▶ _ACTIVITY_:
Exactly and only the lines from the one containing "Q: Which room is it?" through the close of the entries below are to be set down.

----------------

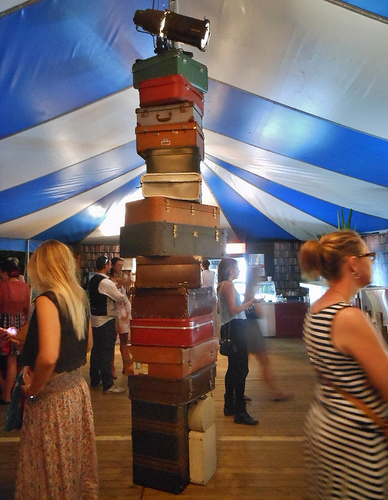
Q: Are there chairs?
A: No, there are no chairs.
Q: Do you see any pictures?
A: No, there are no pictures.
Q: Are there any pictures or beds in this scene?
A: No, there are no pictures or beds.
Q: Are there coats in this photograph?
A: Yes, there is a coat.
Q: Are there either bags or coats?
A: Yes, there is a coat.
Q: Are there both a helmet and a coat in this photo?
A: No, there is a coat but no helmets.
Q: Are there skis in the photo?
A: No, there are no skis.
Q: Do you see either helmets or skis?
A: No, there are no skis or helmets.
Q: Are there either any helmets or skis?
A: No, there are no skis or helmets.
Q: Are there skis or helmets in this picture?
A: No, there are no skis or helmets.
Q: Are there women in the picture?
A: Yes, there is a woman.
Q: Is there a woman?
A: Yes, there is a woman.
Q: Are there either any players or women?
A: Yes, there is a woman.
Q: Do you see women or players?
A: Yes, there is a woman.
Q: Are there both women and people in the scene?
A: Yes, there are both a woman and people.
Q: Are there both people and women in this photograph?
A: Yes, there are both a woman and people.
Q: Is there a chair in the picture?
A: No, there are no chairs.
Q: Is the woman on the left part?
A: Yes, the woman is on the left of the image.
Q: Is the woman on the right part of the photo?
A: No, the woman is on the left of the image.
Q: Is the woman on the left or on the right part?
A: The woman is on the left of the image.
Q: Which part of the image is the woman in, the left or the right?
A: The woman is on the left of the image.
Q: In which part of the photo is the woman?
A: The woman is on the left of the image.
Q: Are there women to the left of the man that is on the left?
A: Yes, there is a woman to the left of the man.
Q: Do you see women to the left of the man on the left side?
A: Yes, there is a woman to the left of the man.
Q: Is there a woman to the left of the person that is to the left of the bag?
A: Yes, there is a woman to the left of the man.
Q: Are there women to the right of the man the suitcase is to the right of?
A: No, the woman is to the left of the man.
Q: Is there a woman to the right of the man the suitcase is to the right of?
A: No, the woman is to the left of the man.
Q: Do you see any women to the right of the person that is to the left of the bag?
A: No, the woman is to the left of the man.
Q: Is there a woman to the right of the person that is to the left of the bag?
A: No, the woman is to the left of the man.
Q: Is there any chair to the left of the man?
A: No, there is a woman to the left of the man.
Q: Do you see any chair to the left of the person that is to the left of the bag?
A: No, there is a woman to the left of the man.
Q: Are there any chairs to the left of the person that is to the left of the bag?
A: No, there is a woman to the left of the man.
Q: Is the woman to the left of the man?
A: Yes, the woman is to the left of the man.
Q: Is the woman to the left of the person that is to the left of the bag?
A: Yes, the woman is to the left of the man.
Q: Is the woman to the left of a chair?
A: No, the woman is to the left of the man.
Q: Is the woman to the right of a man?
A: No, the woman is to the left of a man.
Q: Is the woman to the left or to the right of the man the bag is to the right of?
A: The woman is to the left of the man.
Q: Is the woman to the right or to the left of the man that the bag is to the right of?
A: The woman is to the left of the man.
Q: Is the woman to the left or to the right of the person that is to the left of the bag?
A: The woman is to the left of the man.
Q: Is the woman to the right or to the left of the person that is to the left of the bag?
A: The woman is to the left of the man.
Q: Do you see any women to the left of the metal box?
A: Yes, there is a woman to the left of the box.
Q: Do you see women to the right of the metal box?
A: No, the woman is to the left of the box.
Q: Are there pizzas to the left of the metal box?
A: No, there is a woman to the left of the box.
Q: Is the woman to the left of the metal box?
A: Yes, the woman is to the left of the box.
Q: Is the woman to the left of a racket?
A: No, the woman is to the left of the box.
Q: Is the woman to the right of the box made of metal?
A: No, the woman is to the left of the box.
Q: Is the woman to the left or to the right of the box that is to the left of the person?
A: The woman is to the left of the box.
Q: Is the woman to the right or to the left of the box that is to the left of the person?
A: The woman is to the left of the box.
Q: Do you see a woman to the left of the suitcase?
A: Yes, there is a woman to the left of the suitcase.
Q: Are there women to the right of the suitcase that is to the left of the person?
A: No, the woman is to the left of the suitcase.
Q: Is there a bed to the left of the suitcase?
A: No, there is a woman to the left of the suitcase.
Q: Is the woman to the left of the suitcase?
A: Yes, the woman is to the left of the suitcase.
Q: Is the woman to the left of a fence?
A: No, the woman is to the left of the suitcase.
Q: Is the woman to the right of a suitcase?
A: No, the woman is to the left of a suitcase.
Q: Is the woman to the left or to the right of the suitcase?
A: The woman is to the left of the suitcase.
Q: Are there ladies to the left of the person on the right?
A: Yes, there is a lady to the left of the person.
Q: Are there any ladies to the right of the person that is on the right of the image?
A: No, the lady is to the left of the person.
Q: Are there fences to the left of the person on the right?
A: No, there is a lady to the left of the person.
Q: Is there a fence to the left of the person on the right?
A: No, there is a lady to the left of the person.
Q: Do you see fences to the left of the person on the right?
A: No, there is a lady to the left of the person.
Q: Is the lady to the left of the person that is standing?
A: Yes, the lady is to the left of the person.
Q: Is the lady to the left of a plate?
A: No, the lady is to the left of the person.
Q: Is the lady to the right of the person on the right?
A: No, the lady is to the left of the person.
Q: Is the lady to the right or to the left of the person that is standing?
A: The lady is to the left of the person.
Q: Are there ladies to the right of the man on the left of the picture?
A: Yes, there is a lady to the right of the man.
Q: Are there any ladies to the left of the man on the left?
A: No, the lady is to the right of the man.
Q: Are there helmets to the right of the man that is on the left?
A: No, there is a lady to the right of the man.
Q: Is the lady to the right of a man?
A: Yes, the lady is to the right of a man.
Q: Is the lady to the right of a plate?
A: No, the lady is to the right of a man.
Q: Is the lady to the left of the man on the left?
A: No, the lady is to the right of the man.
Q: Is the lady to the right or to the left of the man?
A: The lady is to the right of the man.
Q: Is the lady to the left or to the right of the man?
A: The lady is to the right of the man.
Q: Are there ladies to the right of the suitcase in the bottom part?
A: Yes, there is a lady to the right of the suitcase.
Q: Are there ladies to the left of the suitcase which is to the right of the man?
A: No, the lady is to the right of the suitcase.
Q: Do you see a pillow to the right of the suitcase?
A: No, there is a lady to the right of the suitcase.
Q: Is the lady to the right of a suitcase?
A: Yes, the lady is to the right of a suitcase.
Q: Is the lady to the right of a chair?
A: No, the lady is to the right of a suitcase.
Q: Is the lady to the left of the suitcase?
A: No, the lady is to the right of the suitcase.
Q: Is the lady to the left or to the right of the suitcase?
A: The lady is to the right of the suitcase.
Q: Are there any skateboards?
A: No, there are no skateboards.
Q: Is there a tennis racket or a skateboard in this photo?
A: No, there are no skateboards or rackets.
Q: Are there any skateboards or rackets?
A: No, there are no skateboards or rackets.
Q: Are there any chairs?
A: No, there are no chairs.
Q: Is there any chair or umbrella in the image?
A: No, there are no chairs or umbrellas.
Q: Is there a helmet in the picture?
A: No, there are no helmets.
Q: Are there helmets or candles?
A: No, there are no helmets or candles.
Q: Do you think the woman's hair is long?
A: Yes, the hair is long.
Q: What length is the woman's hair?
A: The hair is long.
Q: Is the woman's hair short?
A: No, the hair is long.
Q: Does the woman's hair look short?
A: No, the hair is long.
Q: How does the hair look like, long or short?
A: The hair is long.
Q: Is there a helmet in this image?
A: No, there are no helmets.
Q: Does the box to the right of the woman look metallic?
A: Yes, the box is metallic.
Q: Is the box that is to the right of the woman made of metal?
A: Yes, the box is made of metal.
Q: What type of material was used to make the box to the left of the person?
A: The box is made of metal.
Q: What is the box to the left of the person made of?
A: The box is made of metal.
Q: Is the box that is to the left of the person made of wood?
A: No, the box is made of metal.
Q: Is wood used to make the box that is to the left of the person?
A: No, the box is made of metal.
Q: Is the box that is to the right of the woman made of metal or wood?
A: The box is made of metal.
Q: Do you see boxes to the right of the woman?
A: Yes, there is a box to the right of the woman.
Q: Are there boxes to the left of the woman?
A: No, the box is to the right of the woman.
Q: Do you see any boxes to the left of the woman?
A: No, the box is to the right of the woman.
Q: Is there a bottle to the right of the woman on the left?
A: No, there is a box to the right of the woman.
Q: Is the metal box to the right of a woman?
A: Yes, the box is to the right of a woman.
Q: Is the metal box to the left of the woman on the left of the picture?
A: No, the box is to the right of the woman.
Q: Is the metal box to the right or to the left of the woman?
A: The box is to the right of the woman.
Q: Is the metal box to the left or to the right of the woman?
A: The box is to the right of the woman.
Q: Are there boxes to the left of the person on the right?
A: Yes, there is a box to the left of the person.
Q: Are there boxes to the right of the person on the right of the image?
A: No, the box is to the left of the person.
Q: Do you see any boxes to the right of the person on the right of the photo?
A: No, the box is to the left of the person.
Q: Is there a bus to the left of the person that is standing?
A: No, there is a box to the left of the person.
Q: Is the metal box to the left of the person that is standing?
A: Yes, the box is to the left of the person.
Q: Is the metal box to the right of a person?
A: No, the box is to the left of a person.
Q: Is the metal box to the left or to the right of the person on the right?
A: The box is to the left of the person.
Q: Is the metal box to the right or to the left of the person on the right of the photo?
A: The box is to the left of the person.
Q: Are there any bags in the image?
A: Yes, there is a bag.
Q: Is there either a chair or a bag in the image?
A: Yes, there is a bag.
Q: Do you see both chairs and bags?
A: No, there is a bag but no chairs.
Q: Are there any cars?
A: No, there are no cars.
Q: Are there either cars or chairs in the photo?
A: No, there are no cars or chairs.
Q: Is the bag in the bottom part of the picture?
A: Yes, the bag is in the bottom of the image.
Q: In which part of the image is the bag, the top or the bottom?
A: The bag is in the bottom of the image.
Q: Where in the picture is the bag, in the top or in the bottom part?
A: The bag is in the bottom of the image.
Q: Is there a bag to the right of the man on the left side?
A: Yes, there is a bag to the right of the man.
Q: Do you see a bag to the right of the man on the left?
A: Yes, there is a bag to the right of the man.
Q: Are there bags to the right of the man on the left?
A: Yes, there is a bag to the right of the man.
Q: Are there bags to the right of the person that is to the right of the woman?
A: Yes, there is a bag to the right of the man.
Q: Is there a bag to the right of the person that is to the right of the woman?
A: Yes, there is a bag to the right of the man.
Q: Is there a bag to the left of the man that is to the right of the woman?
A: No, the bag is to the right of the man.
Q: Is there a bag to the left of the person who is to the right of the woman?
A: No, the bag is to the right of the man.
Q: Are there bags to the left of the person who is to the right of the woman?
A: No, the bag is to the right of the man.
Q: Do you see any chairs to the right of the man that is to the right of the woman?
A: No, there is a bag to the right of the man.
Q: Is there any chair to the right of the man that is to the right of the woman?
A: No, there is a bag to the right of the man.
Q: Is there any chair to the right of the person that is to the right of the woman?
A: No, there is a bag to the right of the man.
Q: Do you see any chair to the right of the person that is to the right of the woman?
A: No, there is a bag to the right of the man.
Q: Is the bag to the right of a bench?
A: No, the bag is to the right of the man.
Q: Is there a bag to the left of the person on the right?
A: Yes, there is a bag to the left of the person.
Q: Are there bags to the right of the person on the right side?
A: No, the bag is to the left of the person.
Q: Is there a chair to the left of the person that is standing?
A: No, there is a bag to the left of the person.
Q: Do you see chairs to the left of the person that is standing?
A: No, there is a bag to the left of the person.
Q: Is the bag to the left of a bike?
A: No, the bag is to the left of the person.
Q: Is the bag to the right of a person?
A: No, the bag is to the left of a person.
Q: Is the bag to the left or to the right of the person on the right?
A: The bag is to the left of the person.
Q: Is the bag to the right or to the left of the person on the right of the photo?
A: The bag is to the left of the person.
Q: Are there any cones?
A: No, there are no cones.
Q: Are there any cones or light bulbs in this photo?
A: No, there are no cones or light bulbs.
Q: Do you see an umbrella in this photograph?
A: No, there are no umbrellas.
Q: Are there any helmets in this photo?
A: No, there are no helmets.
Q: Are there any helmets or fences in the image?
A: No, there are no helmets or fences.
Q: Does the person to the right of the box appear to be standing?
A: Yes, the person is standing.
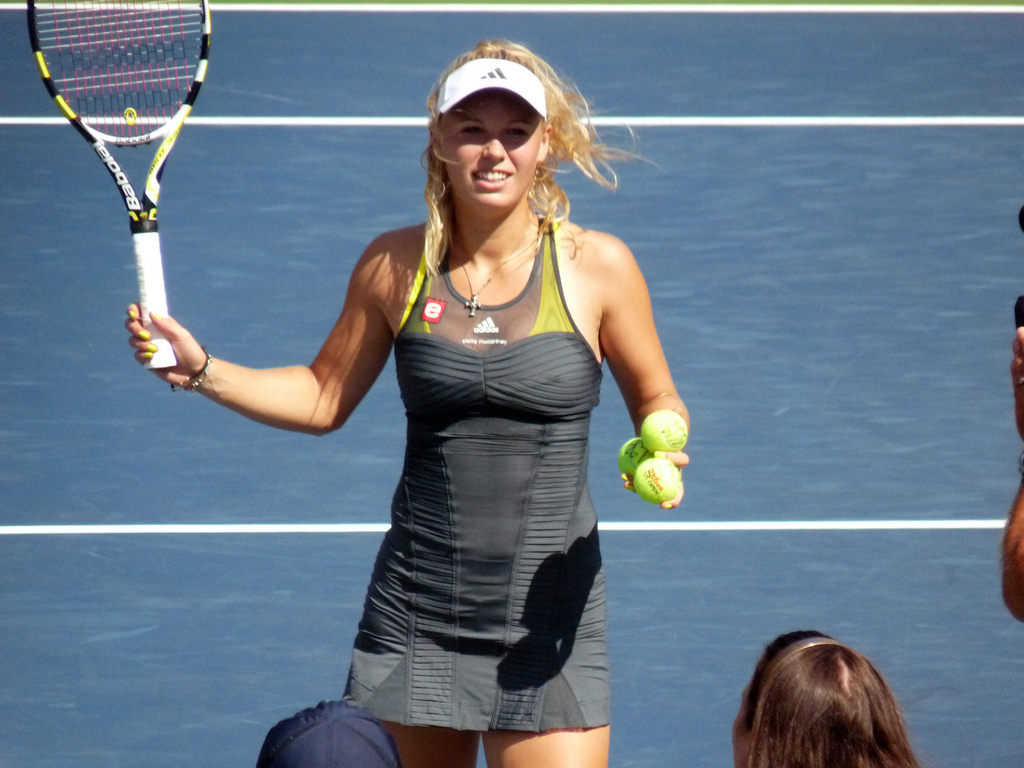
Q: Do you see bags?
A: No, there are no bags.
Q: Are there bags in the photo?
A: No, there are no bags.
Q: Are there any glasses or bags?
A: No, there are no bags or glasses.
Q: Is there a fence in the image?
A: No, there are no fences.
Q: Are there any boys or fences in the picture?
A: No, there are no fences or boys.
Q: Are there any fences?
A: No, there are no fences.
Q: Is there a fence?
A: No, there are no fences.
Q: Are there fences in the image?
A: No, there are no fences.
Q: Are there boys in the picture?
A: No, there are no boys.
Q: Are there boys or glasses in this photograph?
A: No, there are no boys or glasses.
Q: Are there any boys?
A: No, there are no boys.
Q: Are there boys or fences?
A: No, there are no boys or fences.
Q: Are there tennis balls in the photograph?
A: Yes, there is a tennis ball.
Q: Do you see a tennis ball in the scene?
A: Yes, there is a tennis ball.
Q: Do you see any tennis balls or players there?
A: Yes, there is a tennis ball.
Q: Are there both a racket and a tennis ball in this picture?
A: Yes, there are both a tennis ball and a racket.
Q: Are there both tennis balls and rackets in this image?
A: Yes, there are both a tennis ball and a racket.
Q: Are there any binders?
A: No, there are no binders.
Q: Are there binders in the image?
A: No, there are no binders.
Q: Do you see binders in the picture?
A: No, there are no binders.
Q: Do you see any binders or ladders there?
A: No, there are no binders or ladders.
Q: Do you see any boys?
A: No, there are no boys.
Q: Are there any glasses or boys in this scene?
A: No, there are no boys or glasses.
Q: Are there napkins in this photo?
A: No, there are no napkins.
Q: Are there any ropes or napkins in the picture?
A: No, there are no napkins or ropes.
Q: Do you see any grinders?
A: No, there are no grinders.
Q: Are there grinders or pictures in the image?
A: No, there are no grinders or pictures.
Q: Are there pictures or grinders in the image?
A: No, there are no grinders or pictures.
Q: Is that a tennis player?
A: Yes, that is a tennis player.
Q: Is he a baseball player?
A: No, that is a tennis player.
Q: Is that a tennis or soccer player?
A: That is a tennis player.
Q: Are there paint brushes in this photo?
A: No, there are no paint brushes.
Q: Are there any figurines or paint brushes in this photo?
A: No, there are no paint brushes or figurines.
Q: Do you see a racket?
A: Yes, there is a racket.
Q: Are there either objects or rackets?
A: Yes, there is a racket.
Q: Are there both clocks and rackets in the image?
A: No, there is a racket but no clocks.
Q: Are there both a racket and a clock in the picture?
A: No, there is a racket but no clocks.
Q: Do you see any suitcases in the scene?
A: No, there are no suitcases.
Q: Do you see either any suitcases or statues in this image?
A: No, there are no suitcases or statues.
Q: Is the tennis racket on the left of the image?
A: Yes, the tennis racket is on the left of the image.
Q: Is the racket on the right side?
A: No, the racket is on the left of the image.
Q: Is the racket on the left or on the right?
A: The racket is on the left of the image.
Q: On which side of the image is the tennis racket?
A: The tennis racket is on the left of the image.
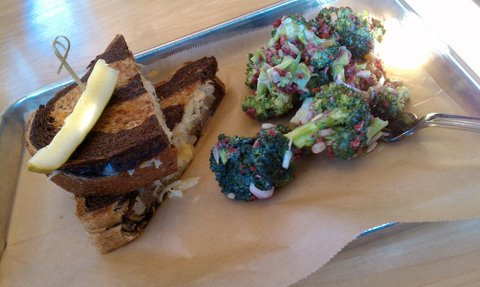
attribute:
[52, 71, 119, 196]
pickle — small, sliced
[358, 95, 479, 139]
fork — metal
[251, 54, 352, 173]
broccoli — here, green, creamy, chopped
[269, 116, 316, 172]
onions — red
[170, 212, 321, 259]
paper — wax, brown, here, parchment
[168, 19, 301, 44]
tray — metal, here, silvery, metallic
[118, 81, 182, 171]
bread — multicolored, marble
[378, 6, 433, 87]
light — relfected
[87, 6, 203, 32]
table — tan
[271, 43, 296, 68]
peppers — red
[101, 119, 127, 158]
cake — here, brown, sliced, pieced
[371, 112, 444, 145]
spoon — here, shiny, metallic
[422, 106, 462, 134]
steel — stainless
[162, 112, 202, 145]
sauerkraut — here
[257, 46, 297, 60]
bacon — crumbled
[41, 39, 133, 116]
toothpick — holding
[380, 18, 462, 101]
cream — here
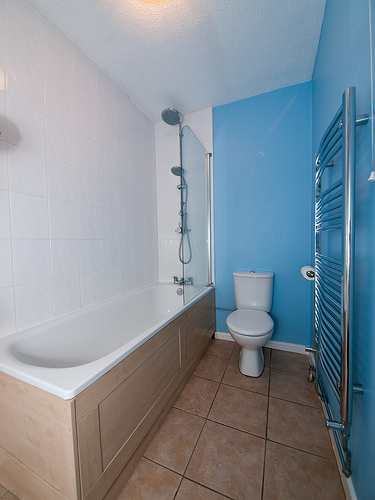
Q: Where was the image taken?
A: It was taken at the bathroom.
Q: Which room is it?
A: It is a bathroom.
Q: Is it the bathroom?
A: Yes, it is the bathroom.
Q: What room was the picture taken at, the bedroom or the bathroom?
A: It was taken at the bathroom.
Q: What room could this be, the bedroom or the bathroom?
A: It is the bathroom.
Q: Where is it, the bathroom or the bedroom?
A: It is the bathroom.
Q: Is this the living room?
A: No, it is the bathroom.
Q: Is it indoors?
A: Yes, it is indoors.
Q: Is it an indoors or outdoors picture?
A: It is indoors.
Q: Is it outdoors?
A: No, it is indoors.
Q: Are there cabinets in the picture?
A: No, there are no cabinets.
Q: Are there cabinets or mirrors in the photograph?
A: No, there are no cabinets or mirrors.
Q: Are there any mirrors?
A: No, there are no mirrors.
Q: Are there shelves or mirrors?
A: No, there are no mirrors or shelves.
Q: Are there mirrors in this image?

----------------

▶ _ANSWER TO THE EXERCISE_:
Q: Which room is it?
A: It is a bathroom.
Q: Is it the bathroom?
A: Yes, it is the bathroom.
Q: What room was the picture taken at, the bedroom or the bathroom?
A: It was taken at the bathroom.
Q: What room could this be, the bedroom or the bathroom?
A: It is the bathroom.
Q: Where is it, the bathroom or the bedroom?
A: It is the bathroom.
Q: Is this the living room?
A: No, it is the bathroom.
Q: Is it indoors?
A: Yes, it is indoors.
Q: Is it an indoors or outdoors picture?
A: It is indoors.
Q: Is it outdoors?
A: No, it is indoors.
Q: Are there cabinets in the picture?
A: No, there are no cabinets.
Q: Are there cabinets or mirrors in the photograph?
A: No, there are no cabinets or mirrors.
Q: Are there any mirrors?
A: No, there are no mirrors.
Q: Are there shelves or mirrors?
A: No, there are no mirrors or shelves.
Q: Are there mirrors in this image?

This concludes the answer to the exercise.